■ Work required: Give the data below again exactly as it stands. Omit the pictures.
Segment Open
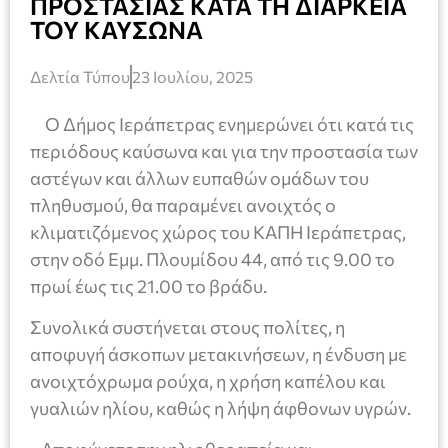
ΠΡΟΣΤΑΣΙΑΣ ΚΑΤΑ ΤΗ ΔΙΑΡΚΕΙΑ
ΤΟΥ ΚΑΥΣΩΝΑ
Δελτία Τύπου
23 Ιουλίου, 2025
Ο Δήμος Ιεράπετρας ενημερώνει ότι κατά τις
περιόδους καύσωνα και για την προστασία των
αστέγων και άλλων ευπαθών ομάδων του
πληθυσμού, θα παραμένει ανοιχτός ο
κλιματιζόμενος χώρος του ΚΑΠΗ Ιεράπετρας,
στην οδό Εμμ. Πλουμίδου 44, από τις 9.00 το
πρωί έως τις 21.00 το βράδυ.
Συνολικά συστήνεται στους πολίτες, η
αποφυγή άσκοπων μετακινήσεων, η ένδυση με
ανοιχτόχρωμα ρούχα, η χρήση καπέλου και
γυαλιών ηλίου, καθώς η λήψη άφθονων υγρών.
Segment Closed
■ Task solution:
ΠΡΟΣΤΑΣΙΑΣ ΚΑΤΑ ΤΗ ΔΙΑΡΚΕΙΑ
ΤΟΥ ΚΑΥΣΩΝΑ
Δελτία Τύπου
23 Ιουλίου, 2025
Ο Δήμος Ιεράπετρας ενημερώνει ότι κατά τις
περιόδους καύσωνα και για την προστασία των
αστέγων και άλλων ευπαθών ομάδων του
πληθυσμού, θα παραμένει ανοιχτός ο
κλιματιζόμενος χώρος του ΚΑΠΗ Ιεράπετρας,
στην οδό Εμμ. Πλουμίδου 44, από τις 9.00 το
πρωί έως τις 21.00 το βράδυ.
Συνολικά συστήνεται στους πολίτες, η
αποφυγή άσκοπων μετακινήσεων, η ένδυση με
ανοιχτόχρωμα ρούχα, η χρήση καπέλου και
γυαλιών ηλίου, καθώς η λήψη άφθονων υγρών.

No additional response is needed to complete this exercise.